**Task prompt:** Look below for lines that hold the string "пшеничный" and copy each one.

**Exercise data:**
○ ○ ○ ○ ○ ○ ○
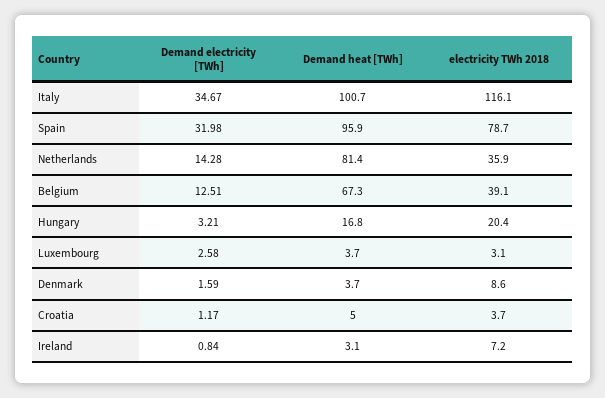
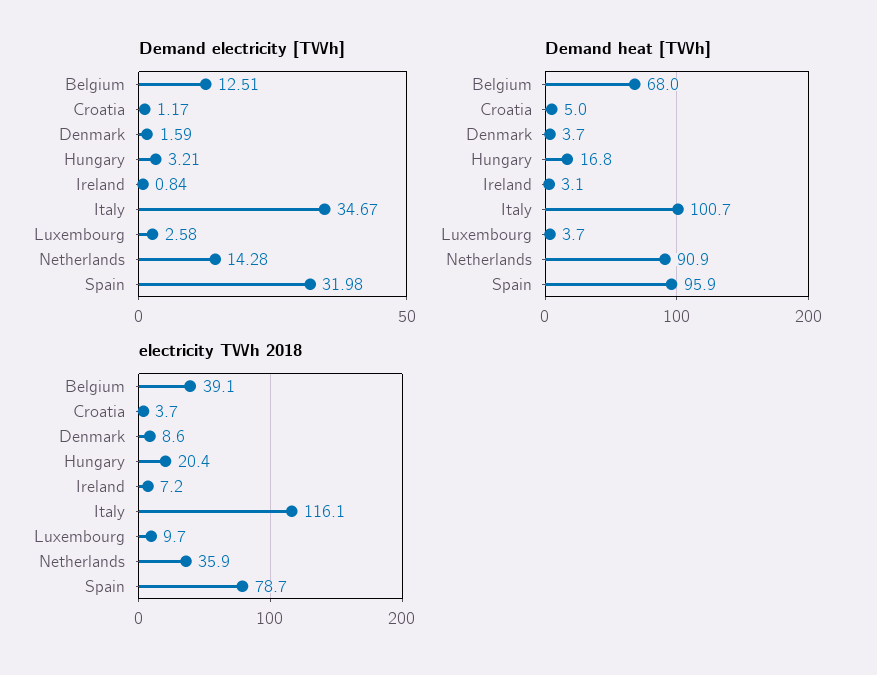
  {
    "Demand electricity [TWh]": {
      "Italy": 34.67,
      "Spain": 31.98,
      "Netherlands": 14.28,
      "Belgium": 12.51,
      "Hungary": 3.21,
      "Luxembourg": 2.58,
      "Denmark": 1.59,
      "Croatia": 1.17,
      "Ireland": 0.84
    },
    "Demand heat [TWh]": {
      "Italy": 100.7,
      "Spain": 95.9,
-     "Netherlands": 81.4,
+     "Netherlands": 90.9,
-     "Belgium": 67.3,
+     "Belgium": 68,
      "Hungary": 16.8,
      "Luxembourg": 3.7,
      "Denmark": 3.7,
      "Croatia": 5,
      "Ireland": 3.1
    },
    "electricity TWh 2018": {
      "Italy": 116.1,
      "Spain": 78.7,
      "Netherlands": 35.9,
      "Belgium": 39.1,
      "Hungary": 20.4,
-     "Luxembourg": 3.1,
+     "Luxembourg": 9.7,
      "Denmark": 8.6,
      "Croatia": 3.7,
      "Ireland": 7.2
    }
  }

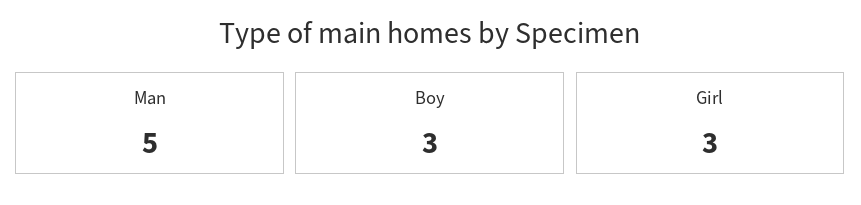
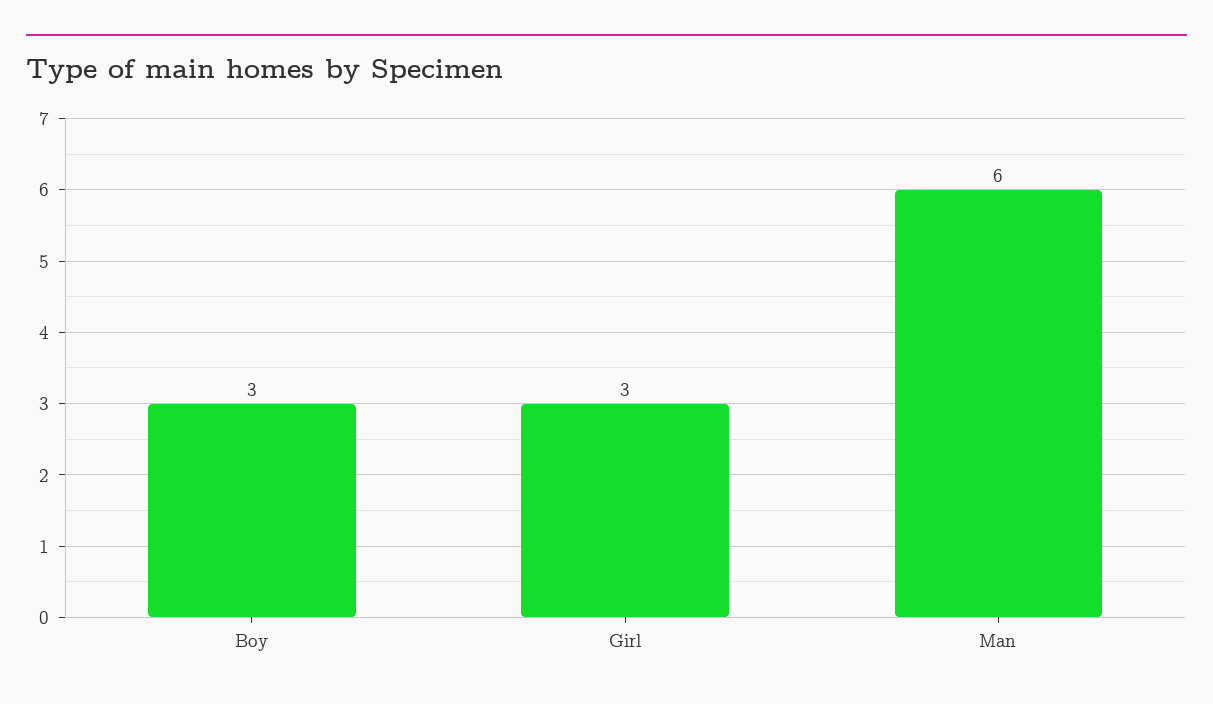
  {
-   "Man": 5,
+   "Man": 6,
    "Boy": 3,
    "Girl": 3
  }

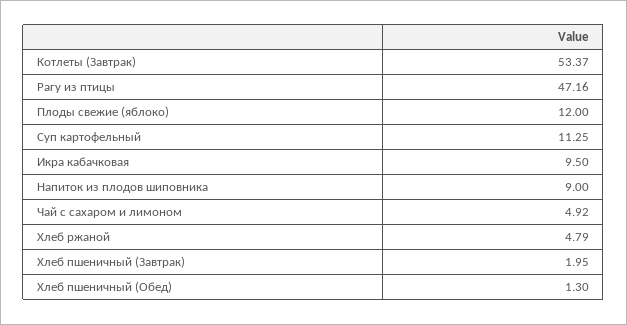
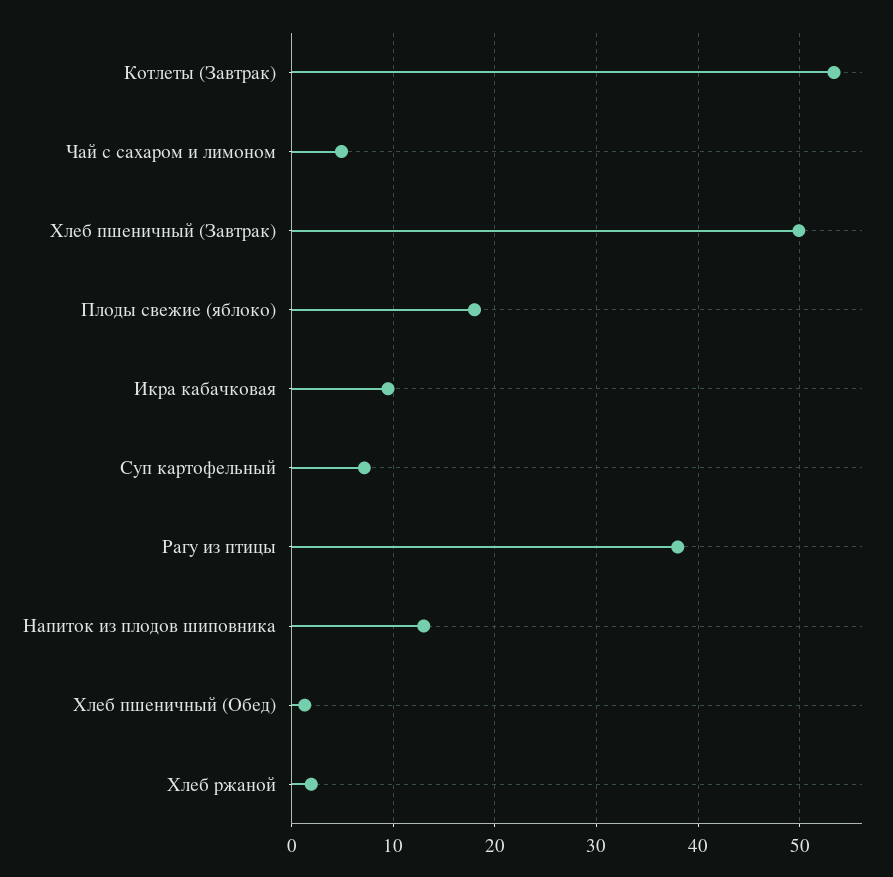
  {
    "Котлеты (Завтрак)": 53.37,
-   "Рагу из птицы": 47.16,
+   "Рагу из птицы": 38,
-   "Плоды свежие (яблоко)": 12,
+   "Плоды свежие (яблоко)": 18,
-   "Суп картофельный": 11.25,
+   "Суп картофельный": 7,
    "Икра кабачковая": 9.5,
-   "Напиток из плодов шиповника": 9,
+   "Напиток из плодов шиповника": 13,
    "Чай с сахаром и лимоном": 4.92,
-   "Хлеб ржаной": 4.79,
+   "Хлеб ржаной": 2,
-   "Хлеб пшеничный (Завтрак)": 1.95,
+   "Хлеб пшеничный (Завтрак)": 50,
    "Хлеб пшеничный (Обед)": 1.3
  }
○ ○ ○ ○ ○ ○ ○
**Response:**
-   "Хлеб пшеничный (Завтрак)": 1.95,
+   "Хлеб пшеничный (Завтрак)": 50,
    "Хлеб пшеничный (Обед)": 1.3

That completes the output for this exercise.